***** Data for this task *****
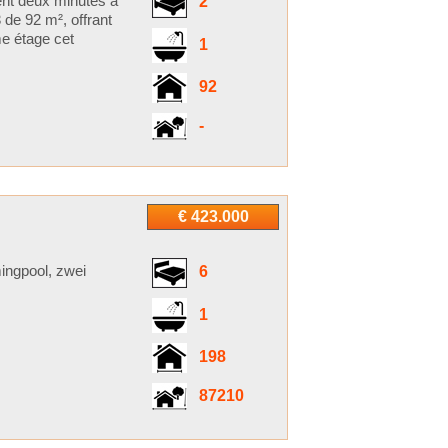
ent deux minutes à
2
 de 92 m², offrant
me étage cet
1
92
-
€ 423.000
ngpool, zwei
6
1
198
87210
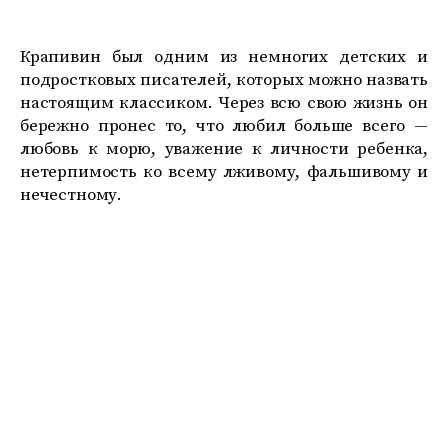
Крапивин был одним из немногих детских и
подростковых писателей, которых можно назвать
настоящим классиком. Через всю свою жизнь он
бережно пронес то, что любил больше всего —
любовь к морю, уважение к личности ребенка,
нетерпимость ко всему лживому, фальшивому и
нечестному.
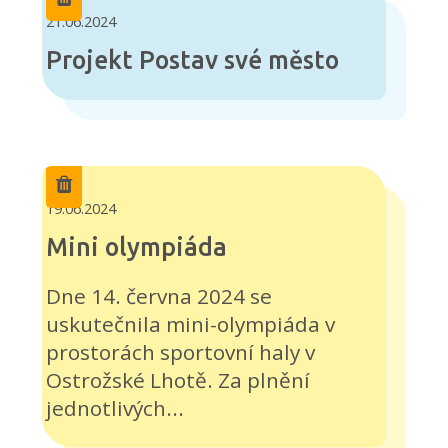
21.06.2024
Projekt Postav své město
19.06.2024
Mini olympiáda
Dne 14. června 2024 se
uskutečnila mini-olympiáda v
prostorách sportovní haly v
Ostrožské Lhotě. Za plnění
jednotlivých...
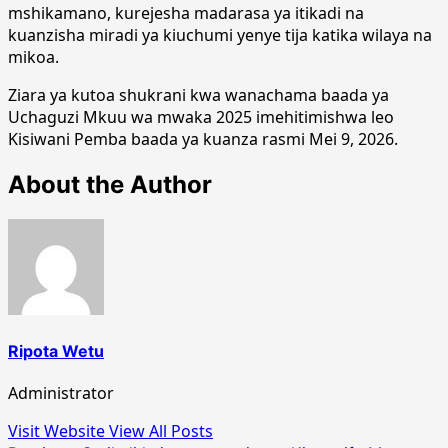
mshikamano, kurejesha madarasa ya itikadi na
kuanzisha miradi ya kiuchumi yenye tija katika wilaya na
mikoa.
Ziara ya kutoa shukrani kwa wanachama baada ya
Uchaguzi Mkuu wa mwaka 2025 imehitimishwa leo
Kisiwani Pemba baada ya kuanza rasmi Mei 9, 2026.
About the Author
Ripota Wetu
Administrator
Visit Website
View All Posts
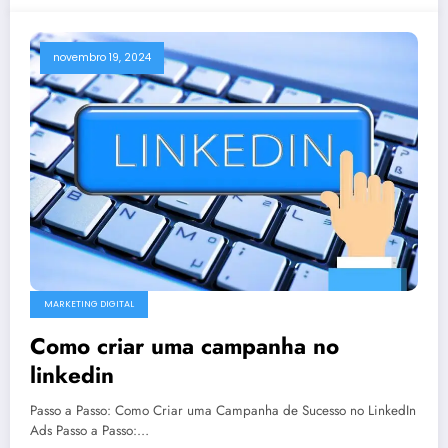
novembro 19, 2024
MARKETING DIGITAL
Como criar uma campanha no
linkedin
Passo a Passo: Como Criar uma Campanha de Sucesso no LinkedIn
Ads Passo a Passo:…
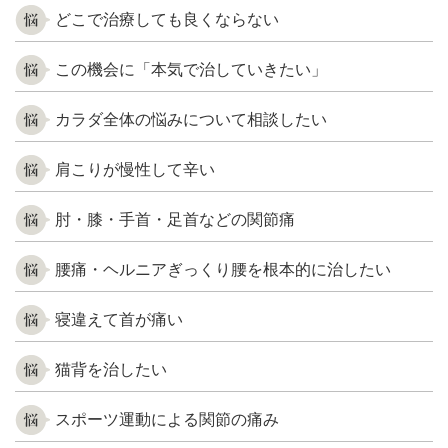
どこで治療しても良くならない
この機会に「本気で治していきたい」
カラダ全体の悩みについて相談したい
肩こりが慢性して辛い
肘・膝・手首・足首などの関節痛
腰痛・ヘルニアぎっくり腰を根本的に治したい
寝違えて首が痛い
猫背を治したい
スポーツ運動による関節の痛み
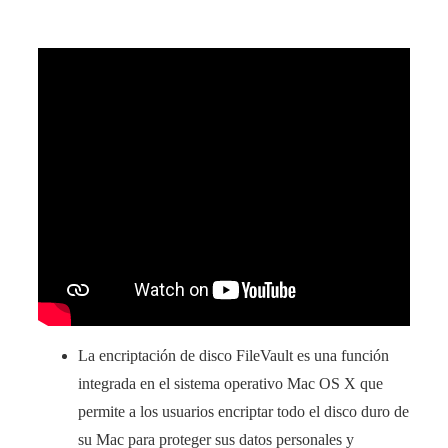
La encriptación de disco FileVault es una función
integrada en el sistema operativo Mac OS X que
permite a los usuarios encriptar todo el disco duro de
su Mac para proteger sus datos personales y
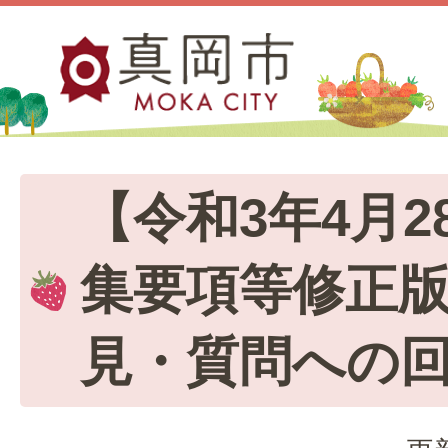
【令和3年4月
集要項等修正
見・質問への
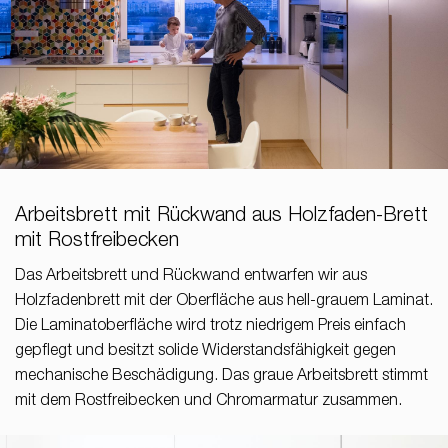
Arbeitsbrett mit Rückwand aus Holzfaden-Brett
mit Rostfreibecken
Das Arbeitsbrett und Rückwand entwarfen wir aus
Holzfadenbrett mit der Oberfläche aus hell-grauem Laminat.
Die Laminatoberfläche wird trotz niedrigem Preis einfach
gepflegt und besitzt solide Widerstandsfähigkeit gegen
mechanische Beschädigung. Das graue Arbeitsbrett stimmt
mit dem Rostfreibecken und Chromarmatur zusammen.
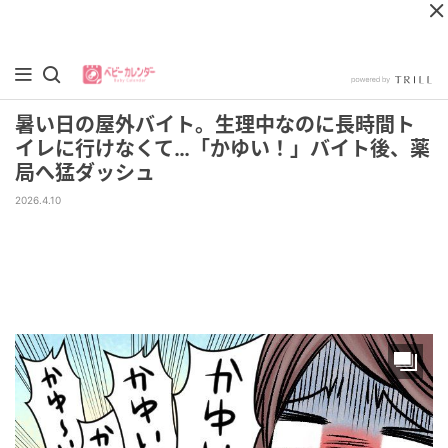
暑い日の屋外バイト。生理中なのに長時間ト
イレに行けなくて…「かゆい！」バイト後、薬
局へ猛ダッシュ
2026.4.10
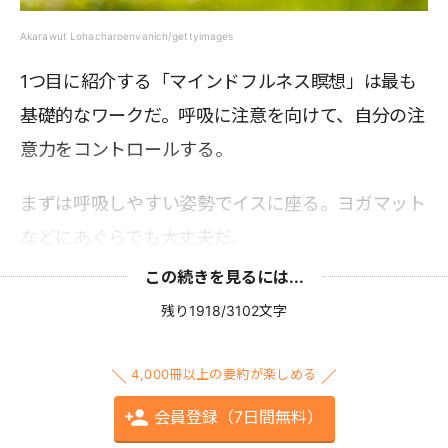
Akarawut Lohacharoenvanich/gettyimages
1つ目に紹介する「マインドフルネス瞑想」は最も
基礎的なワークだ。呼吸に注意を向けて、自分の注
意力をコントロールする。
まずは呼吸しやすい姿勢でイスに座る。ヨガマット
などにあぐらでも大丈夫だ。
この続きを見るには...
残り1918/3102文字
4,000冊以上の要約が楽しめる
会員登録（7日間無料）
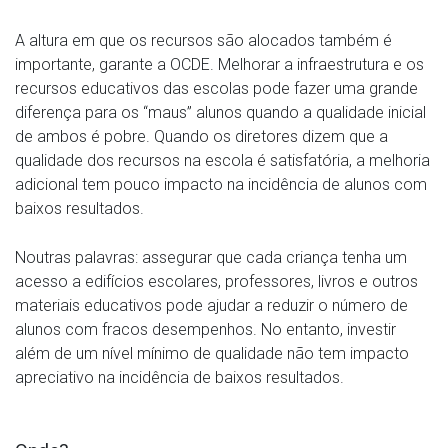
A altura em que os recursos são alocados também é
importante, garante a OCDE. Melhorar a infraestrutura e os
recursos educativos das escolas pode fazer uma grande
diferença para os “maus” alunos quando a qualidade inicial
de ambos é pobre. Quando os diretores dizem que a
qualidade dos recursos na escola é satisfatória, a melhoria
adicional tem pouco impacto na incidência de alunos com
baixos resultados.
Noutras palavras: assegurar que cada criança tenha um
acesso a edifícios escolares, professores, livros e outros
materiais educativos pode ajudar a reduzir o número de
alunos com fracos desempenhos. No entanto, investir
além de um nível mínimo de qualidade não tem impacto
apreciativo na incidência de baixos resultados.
*****
§ Your goal:
Format the text from all of the items above as a JSON list of strings, with one string for each line and blank lines left out. Leave the pictures out of your answer.

§ Answer for this exercise:
[
  "ent deux minutes à",
  "2",
  " de 92 m², offrant",
  "me étage cet",
  "1",
  "92",
  "-",
  "€ 423.000",
  "ngpool, zwei",
  "6",
  "1",
  "198",
  "87210",
  "Крапивин был одним из немногих детских и",
  "подростковых писателей, которых можно назвать",
  "настоящим классиком. Через всю свою жизнь он",
  "бережно пронес то, что любил больше всего —",
  "любовь к морю, уважение к личности ребенка,",
  "нетерпимость ко всему лживому, фальшивому и",
  "нечестному.",
  "21.06.2024",
  "Projekt Postav své město",
  "19.06.2024",
  "Mini olympiáda",
  "Dne 14. června 2024 se",
  "uskutečnila mini-olympiáda v",
  "prostorách sportovní haly v",
  "Ostrožské Lhotě. Za plnění",
  "jednotlivých...",
  "mshikamano, kurejesha madarasa ya itikadi na",
  "kuanzisha miradi ya kiuchumi yenye tija katika wilaya na",
  "mikoa.",
  "Ziara ya kutoa shukrani kwa wanachama baada ya",
  "Uchaguzi Mkuu wa mwaka 2025 imehitimishwa leo",
  "Kisiwani Pemba baada ya kuanza rasmi Mei 9, 2026.",
  "About the Author",
  "Ripota Wetu",
  "Administrator",
  "Visit Website",
  "View All Posts",
  "novembro 19, 2024",
  "MARKETING DIGITAL",
  "Como criar uma campanha no",
  "linkedin",
  "Passo a Passo: Como Criar uma Campanha de Sucesso no LinkedIn",
  "Ads Passo a Passo:…",
  "どこで治療しても良くならない",
  "この機会に「本気で治していきたい」",
  "カラダ全体の悩みについて相談したい",
  "肩こりが慢性して辛い",
  "肘・膝・手首・足首などの関節痛",
  "腰痛・ヘルニアぎっくり腰を根本的に治したい",
  "寝違えて首が痛い",
  "猫背を治したい",
  "スポーツ運動による関節の痛み",
  "La encriptación de disco FileVault es una función",
  "integrada en el sistema operativo Mac OS X que",
  "permite a los usuarios encriptar todo el disco duro de",
  "su Mac para proteger sus datos personales y",
  "【令和3年4月",
  "集要項等修正",
  "見・質問への",
  "Arbeitsbrett mit Rückwand aus Holzfaden-Brett",
  "mit Rostfreibecken",
  "Das Arbeitsbrett und Rückwand entwarfen wir aus",
  "Holzfadenbrett mit der Oberfläche aus hell-grauem Laminat.",
  "Die Laminatoberfläche wird trotz niedrigem Preis einfach",
  "gepflegt und besitzt solide Widerstandsfähigkeit gegen",
  "mechanische Beschädigung. Das graue Arbeitsbrett stimmt",
  "mit dem Rostfreibecken und Chromarmatur zusammen.",
  "暑い日の屋外バイト。生理中なのに長時間ト",
  "イレに行けなくて…「かゆい！」バイト後、薬",
  "局へ猛ダッシュ",
  "2026.4.10",
  "Akarawut Lohacharoenvanich/gettyimages",
  "1つ目に紹介する「マインドフルネス瞑想」は最も",
  "基礎的なワークだ。呼吸に注意を向けて、自分の注",
  "意力をコントロールする。",
  "まずは呼吸しやすい姿勢でイスに座る。ヨガマット",
  "などにあぐらでも大丈夫だ。",
  "この続きを見るには...",
  "残り1918/3102文字",
  "4,000冊以上の要約が楽しめる",
  "会員登録（7日間無料）",
  "A altura em que os recursos são alocados também é",
  "importante, garante a OCDE. Melhorar a infraestrutura e os",
  "recursos educativos das escolas pode fazer uma grande",
  "diferença para os “maus” alunos quando a qualidade inicial",
  "de ambos é pobre. Quando os diretores dizem que a",
  "qualidade dos recursos na escola é satisfatória, a melhoria",
  "adicional tem pouco impacto na incidência de alunos com",
  "baixos resultados.",
  "Noutras palavras: assegurar que cada criança tenha um",
  "acesso a edifícios escolares, professores, livros e outros",
  "materiais educativos pode ajudar a reduzir o número de",
  "alunos com fracos desempenhos. No entanto, investir",
  "além de um nível mínimo de qualidade não tem impacto",
  "apreciativo na incidência de baixos resultados."
]